AUFGABE: Setze den Text über Albert Wegelins angeblichen Hungerstreik nach seinem letzten Satz fort.

SEITENTEXT:
Es handelt von einem glücklichen, überaus freundlichen, durch und durch positiv denkenden Simpel, der von der Gesellschaft zum Revoluzzer umgemodelt wird und beinahe den Heldentod stirbt.

Dabei ist es ursprünglich nur die Abwesenheit der Freundin - «Interessant! Liebeskummer hatte ich lange nicht mehr!» -, die dem lieben Albert Wegelin ein bisschen auf den Magen schlägt. Doch die vorübergehende Einstellung der Nahrungsaufnahme wird von anderen als Hungerstreik interpretiert.

Denn der von Ehrgeiz vollkommen unbeleckte Angestellte hat seine Stelle verloren. Zuerst bemerkt er das gar nicht, später stört es ihn nicht gross. Dennoch drängen Mutter, Freundin, Reporter und Politiker ihn dazu, sich zu wehren. Obwohl er eigentlich längst wieder Hunger hätte, führt er aus Nettigkeit den «Streik» weiter. Held oder Heuchler, eine andere Wahl hat er angeblich nicht.

Spielball

Die Badewanne, Symbol seiner ungeplanten Freizeit, wird sein Hauptaufenthaltsort. Mit ihr fährt er wie mit einem Seifenkistenwagen hin und her zwischen der Wohnung, aus der ihn Mutter und Freundin immer wieder zum Demonstrieren schicken und der Firma, wo er das dann auch brav tut.

Doch der Hunger fordert seinen Tribut; Wegelin ist schon mehr tot als lebendig und hat Halluzinationen, als er merkt, was die andern mit ihm machen. Schlimmer geht's nicht mehr, denkt man, aber da hat man nicht mit dem Politiker gerechnet.

AUFLISTUNG:
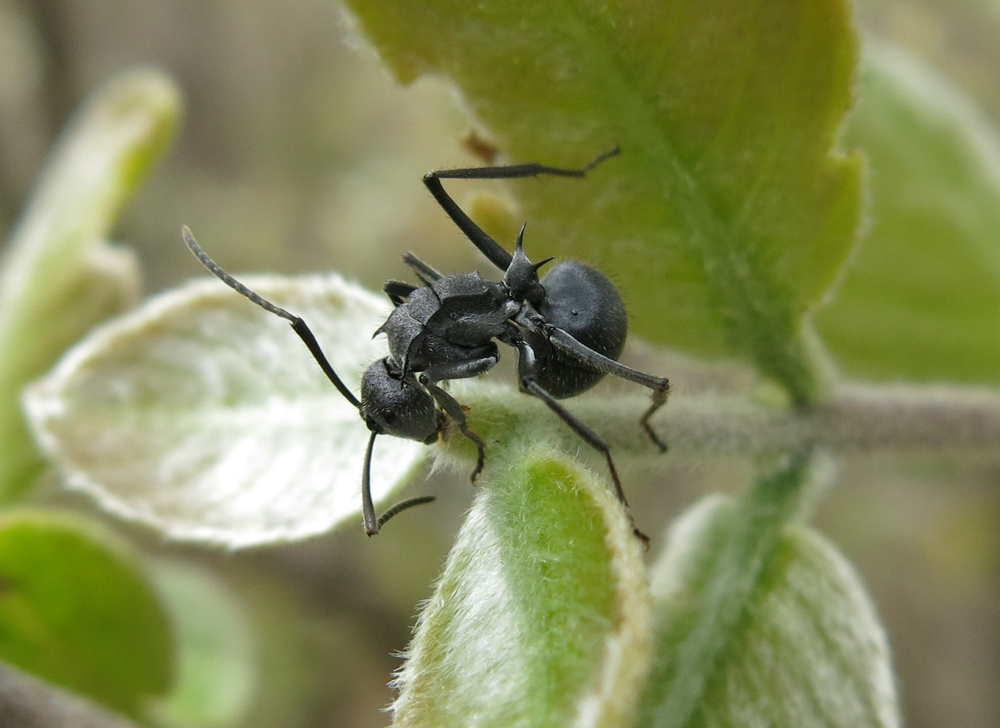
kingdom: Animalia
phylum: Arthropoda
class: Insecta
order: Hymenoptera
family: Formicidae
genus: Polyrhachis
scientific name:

SCHRIFTLICHE ANTWORT:
Der beweist in einer scheinbar stringenten Rede anhand von Wegelins Beispiel, dass es nicht gut ist, wenn der Mensch einen freien Willen habe - als ob Wegelin den während seines Hungerstreiks jemals gehabt hätte!

Verballhornung

Diese Geschichte findet ein glückliches Ende, vermutet deren Autor (Jan-Philippe Walter Henzel), der eine Figur im Stück ist. Er gehört zur Rahmenhandlung: zu einer Intellektuellenrunde, die am Anfang und am Schluss grundlegende Fragen über die Weiterentwicklung der Gesellschaft erörtert.

Da wird durchaus Gescheites gesagt, aber auch höherer Blödsinn, so dass die heitere Stimmung, mit welcher die tragische Binnengeschichte dargebracht wird, ungebrochen bleibt.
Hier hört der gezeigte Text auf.